Segment Start: Records for the exercise
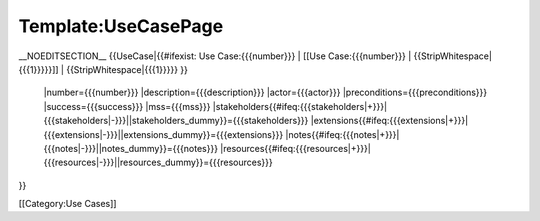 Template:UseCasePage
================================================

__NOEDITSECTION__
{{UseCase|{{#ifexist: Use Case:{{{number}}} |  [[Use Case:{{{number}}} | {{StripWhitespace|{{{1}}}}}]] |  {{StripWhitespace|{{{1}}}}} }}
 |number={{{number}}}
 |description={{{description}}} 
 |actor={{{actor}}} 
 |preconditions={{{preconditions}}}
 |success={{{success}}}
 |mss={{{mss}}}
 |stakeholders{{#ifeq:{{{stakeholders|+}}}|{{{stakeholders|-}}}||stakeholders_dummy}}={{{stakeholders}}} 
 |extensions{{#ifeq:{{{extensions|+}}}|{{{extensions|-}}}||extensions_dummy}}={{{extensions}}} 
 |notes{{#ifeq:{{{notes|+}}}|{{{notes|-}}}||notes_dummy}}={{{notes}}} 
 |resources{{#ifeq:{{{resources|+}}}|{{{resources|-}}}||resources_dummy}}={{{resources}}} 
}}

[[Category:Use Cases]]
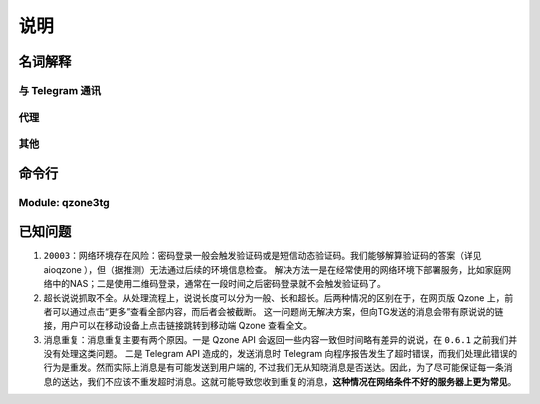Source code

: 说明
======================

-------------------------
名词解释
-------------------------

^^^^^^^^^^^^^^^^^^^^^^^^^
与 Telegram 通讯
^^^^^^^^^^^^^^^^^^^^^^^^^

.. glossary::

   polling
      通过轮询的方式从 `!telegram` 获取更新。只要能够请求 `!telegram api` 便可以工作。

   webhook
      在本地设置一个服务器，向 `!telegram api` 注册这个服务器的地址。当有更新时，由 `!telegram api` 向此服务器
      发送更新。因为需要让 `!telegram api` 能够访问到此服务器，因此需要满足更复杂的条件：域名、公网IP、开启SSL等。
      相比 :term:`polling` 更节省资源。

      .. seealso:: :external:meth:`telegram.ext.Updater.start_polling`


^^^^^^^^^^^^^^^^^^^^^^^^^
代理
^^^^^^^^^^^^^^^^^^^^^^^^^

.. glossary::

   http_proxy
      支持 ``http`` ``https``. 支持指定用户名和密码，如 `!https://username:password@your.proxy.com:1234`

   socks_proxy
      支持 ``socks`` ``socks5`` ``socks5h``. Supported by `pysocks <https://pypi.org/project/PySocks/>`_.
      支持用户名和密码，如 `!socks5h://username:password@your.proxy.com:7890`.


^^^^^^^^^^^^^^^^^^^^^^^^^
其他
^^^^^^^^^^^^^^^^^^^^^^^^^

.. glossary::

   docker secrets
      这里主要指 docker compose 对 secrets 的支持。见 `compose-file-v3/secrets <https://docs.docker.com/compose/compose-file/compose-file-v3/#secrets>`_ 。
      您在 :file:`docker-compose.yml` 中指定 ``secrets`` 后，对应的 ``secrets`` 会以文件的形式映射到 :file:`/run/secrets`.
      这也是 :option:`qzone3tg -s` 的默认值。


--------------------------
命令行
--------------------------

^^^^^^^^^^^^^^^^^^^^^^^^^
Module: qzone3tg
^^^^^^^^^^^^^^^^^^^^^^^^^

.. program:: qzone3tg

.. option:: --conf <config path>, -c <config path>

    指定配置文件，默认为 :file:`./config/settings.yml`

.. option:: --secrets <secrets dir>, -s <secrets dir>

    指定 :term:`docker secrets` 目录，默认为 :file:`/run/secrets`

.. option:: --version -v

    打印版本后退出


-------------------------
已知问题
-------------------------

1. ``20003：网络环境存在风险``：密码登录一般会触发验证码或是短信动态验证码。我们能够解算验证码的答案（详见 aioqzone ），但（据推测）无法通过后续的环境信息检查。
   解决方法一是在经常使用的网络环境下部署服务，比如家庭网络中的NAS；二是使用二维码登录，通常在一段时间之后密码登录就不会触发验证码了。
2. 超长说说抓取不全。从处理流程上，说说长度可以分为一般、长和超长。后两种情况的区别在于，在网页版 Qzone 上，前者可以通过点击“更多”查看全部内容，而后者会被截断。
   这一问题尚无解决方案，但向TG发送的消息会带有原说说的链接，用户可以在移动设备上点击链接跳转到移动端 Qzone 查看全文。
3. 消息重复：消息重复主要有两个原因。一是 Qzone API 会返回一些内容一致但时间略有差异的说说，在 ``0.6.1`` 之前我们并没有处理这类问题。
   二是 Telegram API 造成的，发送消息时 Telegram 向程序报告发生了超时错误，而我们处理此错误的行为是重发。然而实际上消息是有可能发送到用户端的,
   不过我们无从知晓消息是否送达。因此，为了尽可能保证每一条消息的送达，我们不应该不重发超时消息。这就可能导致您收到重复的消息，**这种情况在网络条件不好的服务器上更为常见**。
Segment End: Records for the exercise
* [What to produce]
If a line in the records includes "file", it counts toward the total; report that total by itself.

* [Task answer]
4